I believe that some of you are misunderstanding. I of course won't have an exposed motherboard (or any other component). Tarantula aside, the substrate would cause endless problems. No, acrylic is the key word here. Just about everything will be enclosed in it. In practice, this will be similar to the fish tank video in that the fish have no direct access to any components. The main difference here is that the components will be removed from the motherboard (where they are usually attached) and incorporated into the enclosure itself. Any of these components will be encased in acrylic, as I said in the initial instructions. It certainly wouldn't be as crude as putting some substrate and a tarantula inside a computer case as some of you think I would do. Good god, people, give me a little credit here.

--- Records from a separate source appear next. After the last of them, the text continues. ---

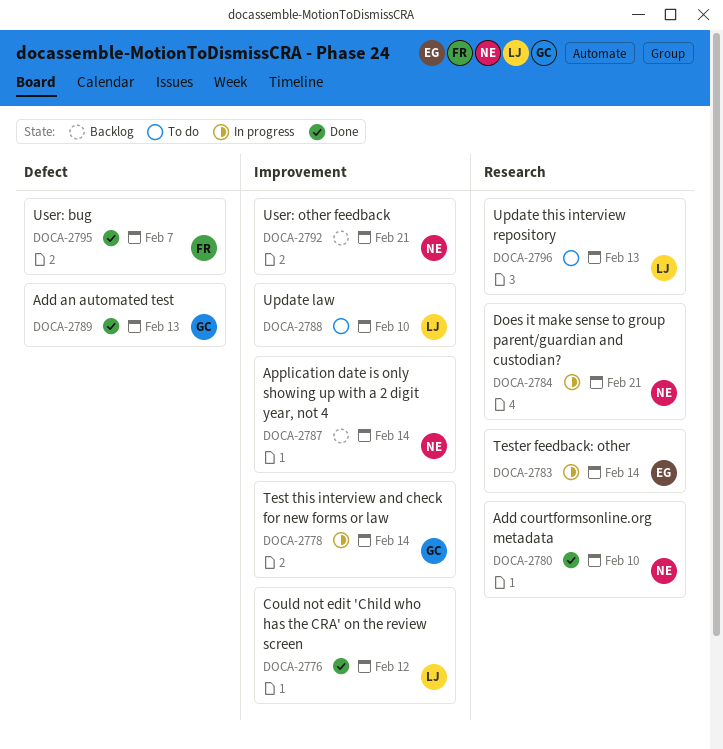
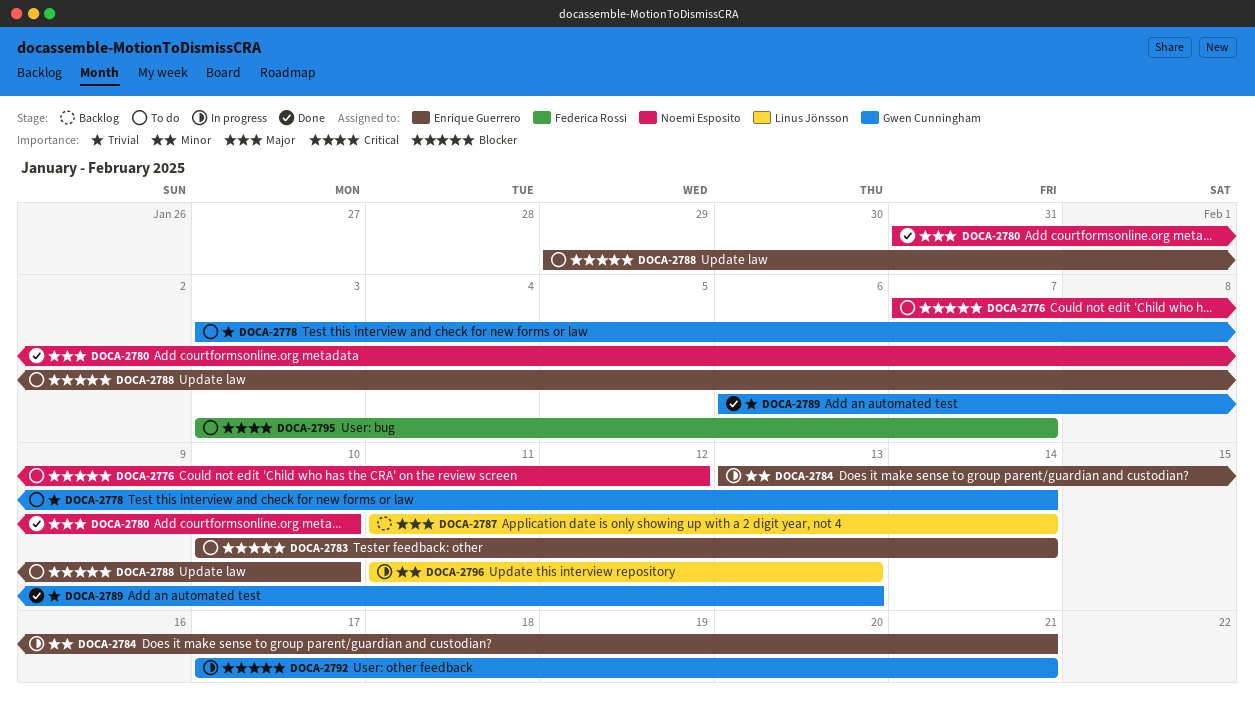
DOCA-2776, status: Done -> To do
DOCA-2776, owner: Linus Jönsson -> Noemi Esposito
DOCA-2778, status: In progress -> To do
DOCA-2783, status: In progress -> To do
DOCA-2784, owner: Noemi Esposito -> Enrique Guerrero
DOCA-2787, owner: Noemi Esposito -> Linus Jönsson
DOCA-2788, owner: Linus Jönsson -> Enrique Guerrero
DOCA-2792, status: Backlog -> In progress
DOCA-2792, owner: Noemi Esposito -> Gwen Cunningham
DOCA-2795, status: Done -> To do
DOCA-2796, status: To do -> In progress

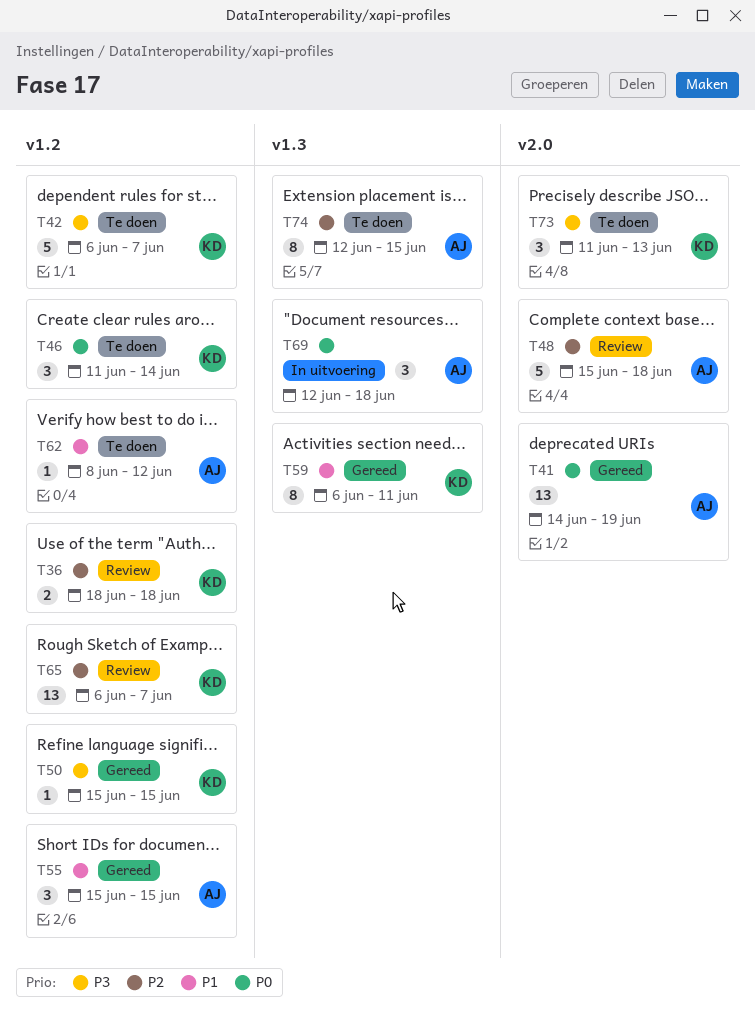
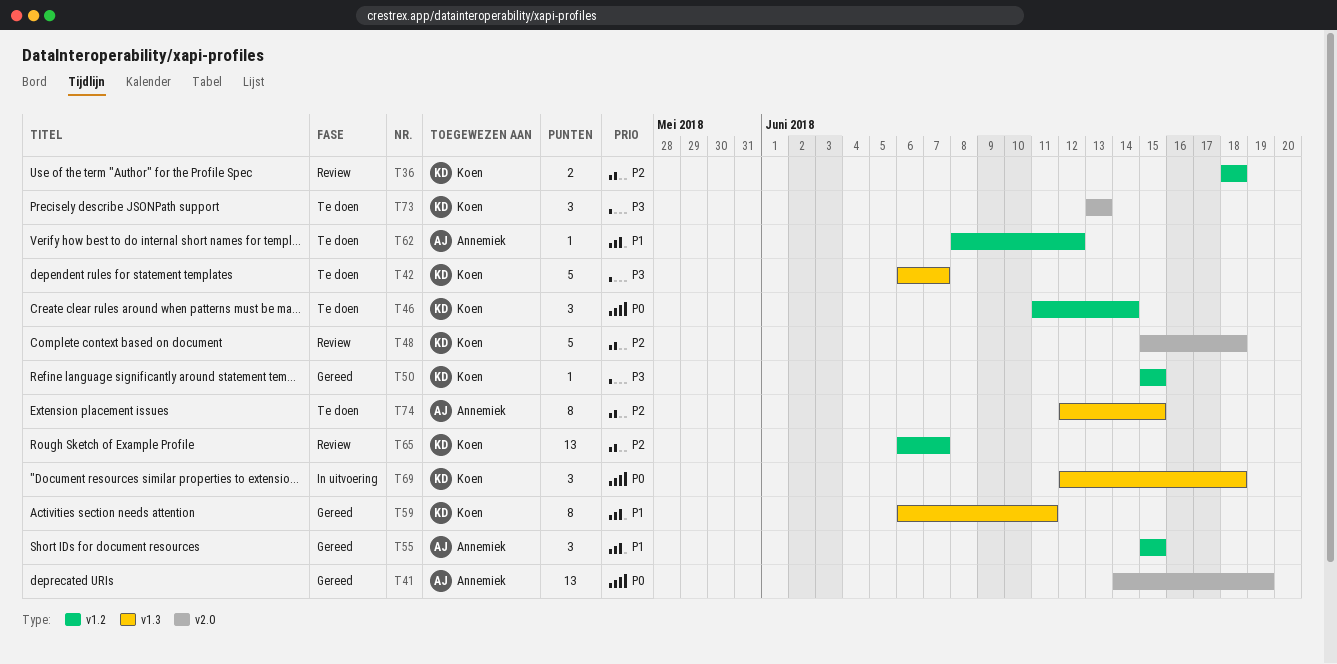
T42, label: v1.2 -> v1.3
T48, owner: Annemiek -> Koen
T69, owner: Annemiek -> Koen
T73, start: Jun 11 -> Jun 13

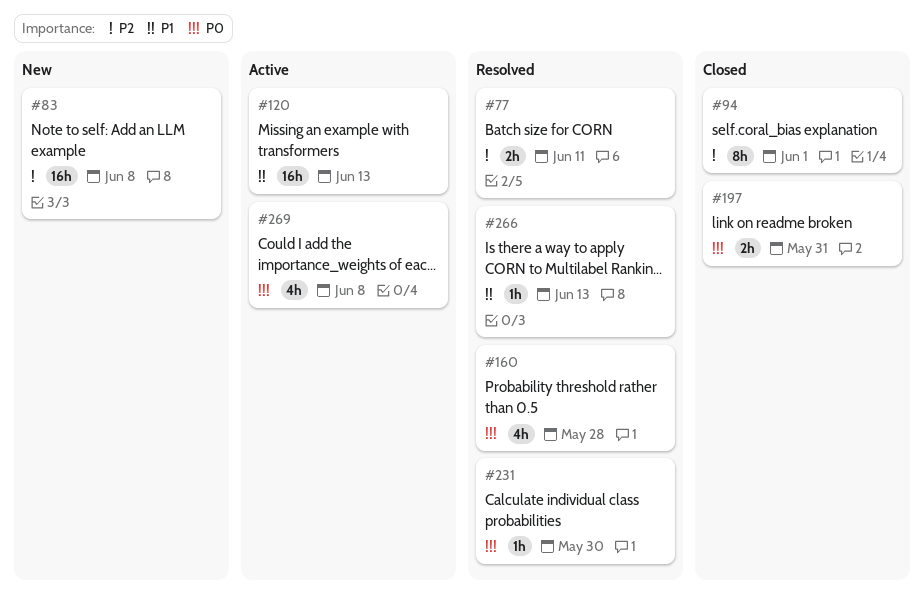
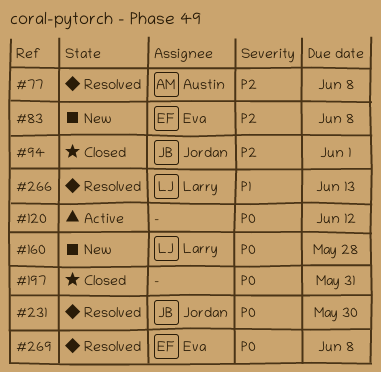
#77, due: Jun 11 -> Jun 8
#120, priority: P1 -> P0
#120, due: Jun 13 -> Jun 12
#160, status: Resolved -> New
#269, status: Active -> Resolved

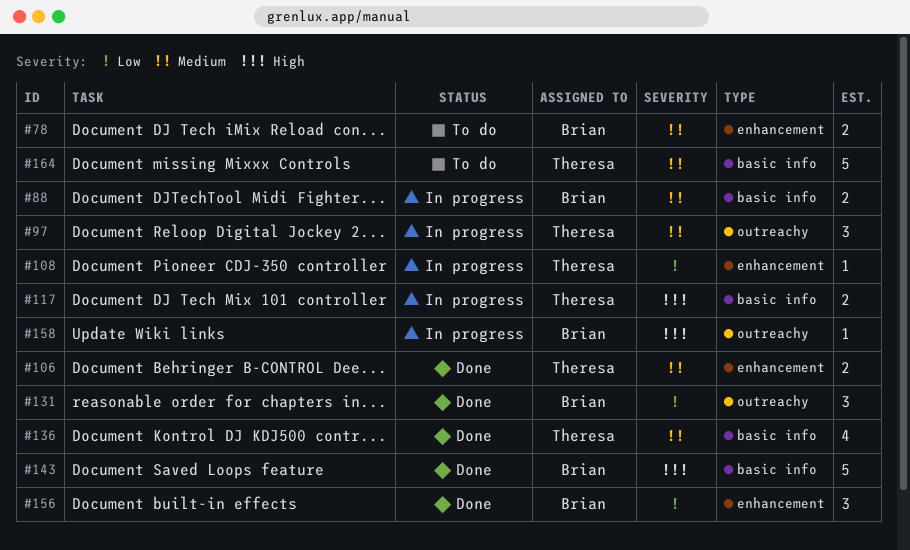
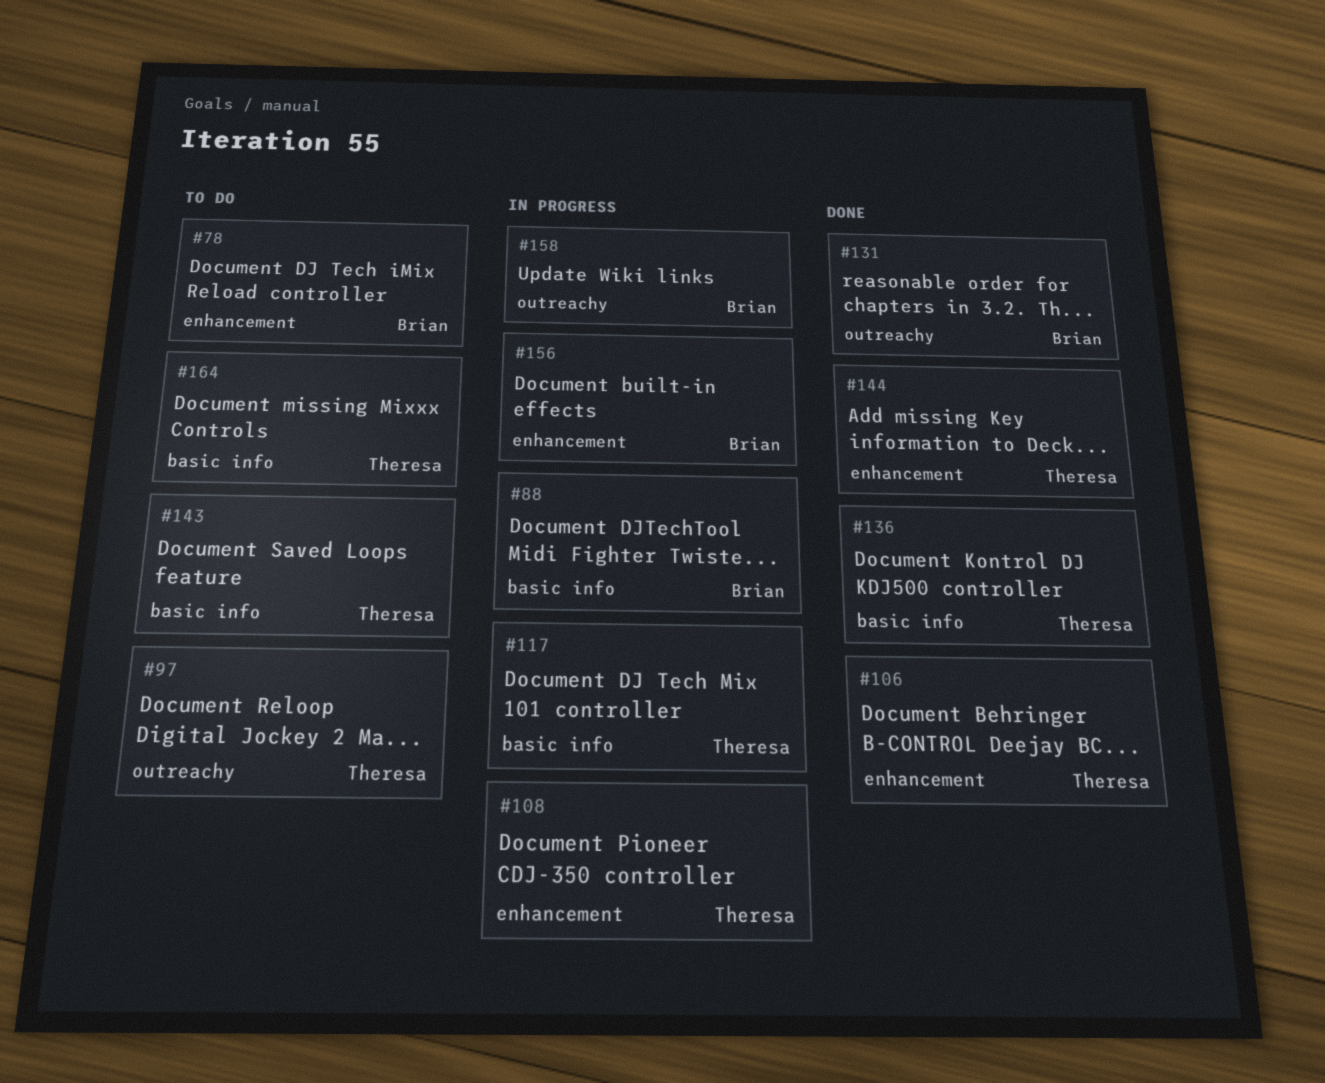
#97, status: In progress -> To do
#143, status: Done -> To do
#143, owner: Brian -> Theresa
#144: none -> present
#156, status: Done -> In progress

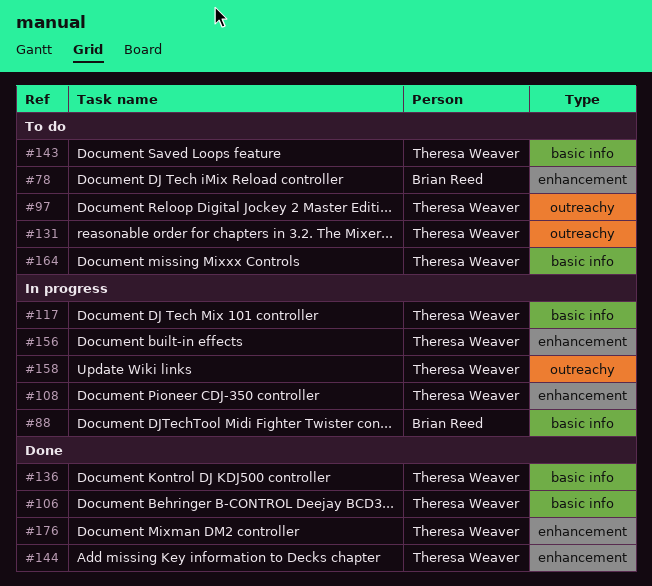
#106, label: enhancement -> basic info
#131, status: Done -> To do
#131, owner: Brian Reed -> Theresa Weaver
#156, owner: Brian Reed -> Theresa Weaver
#158, owner: Brian Reed -> Theresa Weaver
#176: none -> present

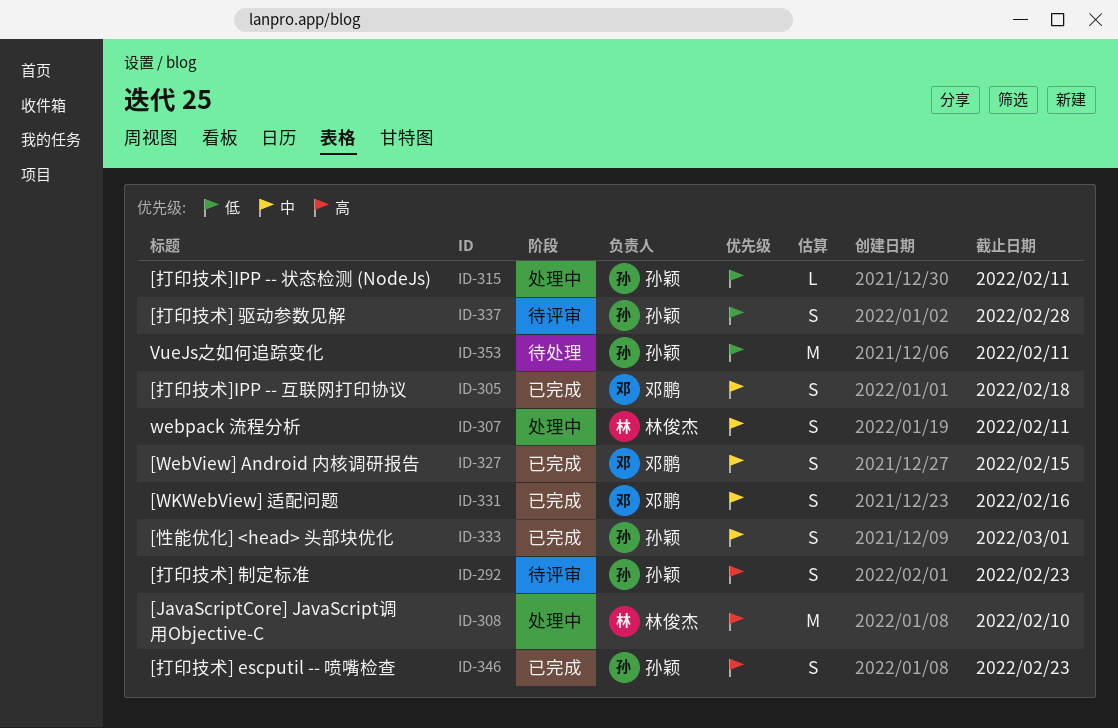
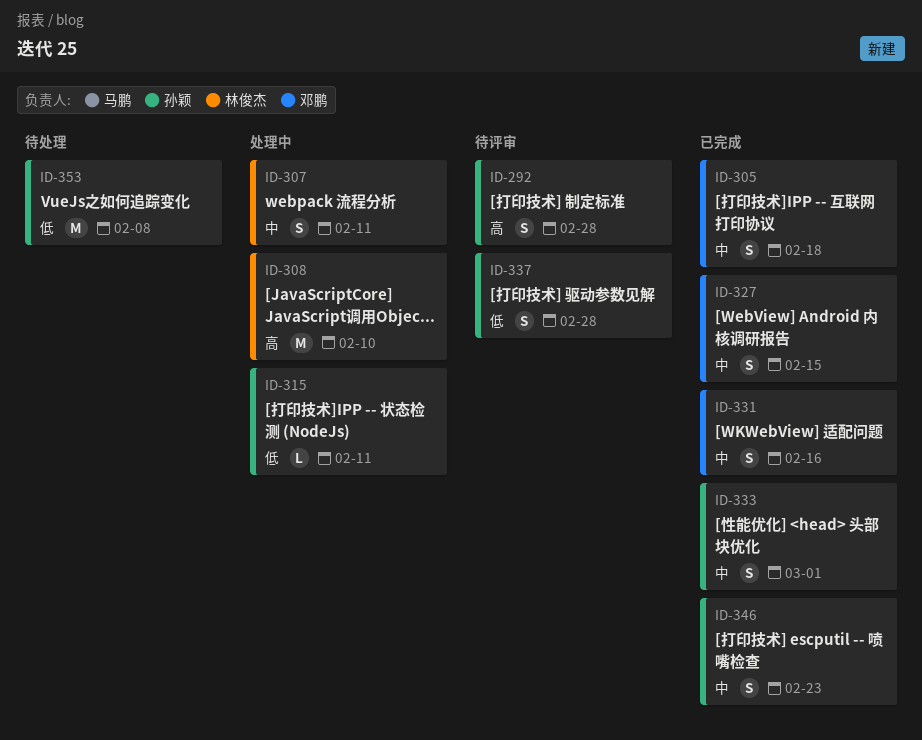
ID-292, due: Feb 23 -> Feb 28
ID-346, priority: 高 -> 中
ID-353, due: Feb 11 -> Feb 8

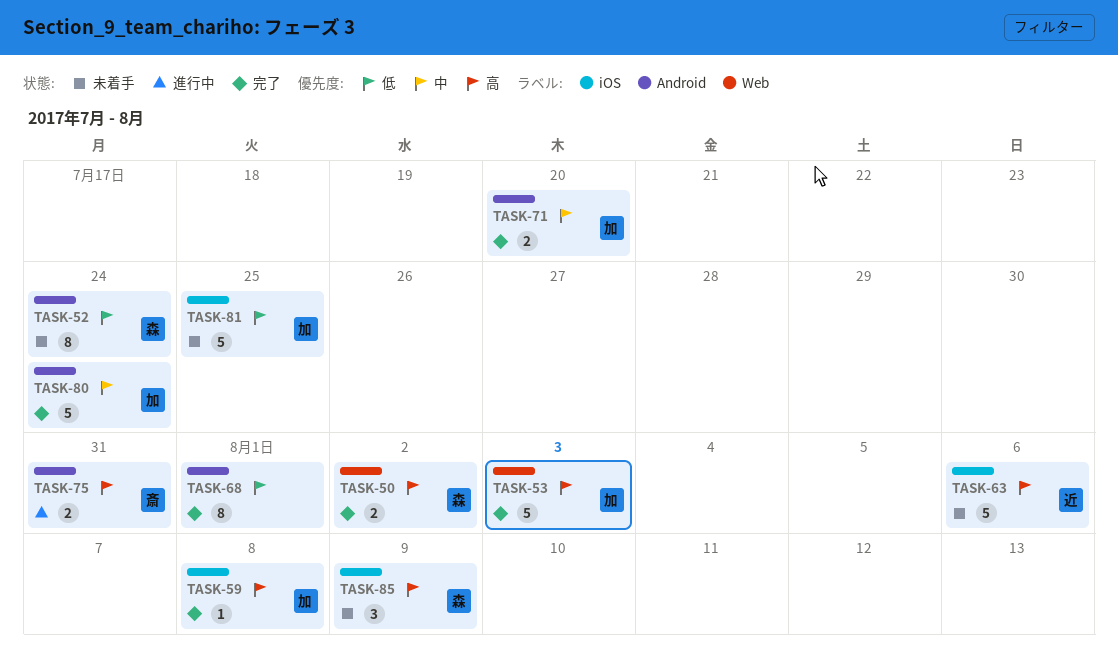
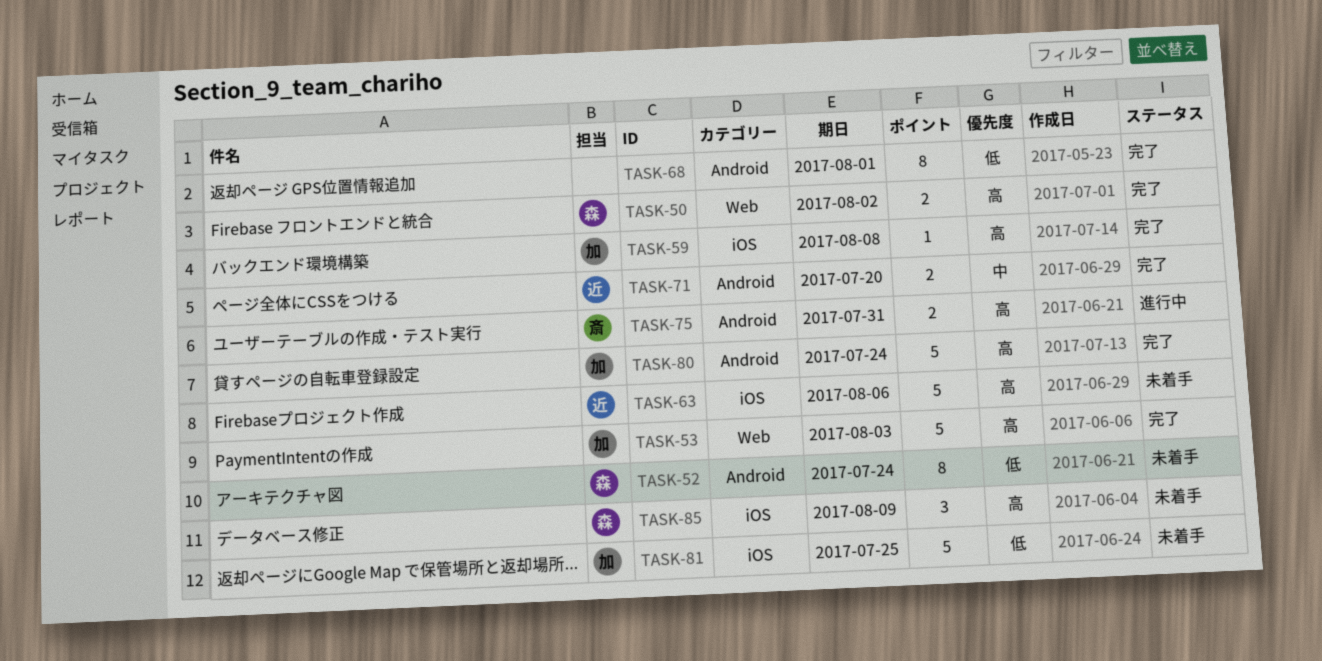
TASK-71, owner: 加 -> 近
TASK-80, priority: 中 -> 高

Sam, on the other hand, has a very valid point when talking about the block on the GPU causing vibration. I thought of this, and haven't come up with a solid work around. I've tried fanless GPU's in the past, and I have always despised them. They simply generate too much heat for what I'm trying to do - a YouTube video would fry the spider. A way around this would be to mount a large CPU cooler on the GPU, but then I have a massive brick hanging out in the enclosure, which isn't much of an option as the T would then have access to sharp metal edges of the heat sink.

In a recent testing phase, though, I found a major snag. I took a fanless micropc and placed it in an enclosure along with a house spider. That spider was so attracted to the computer that I never once saw it roam the enclosure, despite the fact that it was a wolf spider. Something about the electricity is attracting it, which isn't something I can avoid like the fans. So this project may be dead before it started, unfortunately.


----------



## Starantula (Feb 4, 2016)

You'd have to have ridiculously efficient  cooling. Heat and acrylic don't mix, eventually it distorts and could cause things to fall apart. Personally, I wouldn't risk the life of a T, but as long as you can guarantee its safety I see it as an interesting and original idea. Something is keep a keen eye on.

Reactions: Agree 1


----------



## viper69 (Feb 5, 2016)

There's a species of ant found in Texas, I believe it's an invasive species, that is attracted to all things electronic, TV, PCs, etc etc.


----------



## Belegnole (Feb 5, 2016)

Ok, 

I know how this can be done, but I don't know if it should be. Temps alone inside the case would stop me. The fluctuation in temp between running and not, would be unhealthy as well. If you made a faux computer using a case and some lights it might be just as nice.


----------



## Haksilence (Feb 5, 2016)

Any competitive computer rig is going to throw way to much heat to house tarantulas near it much less in it. My desktop which has 12 high volume fans and a 200$ heat sink on the CPU and even independently cooled RAM, under any kind of use maintains temperatures of well about 100 degrees. The average temp and the huge temp change will be too dangerous to a cold blooded creature such as a t


----------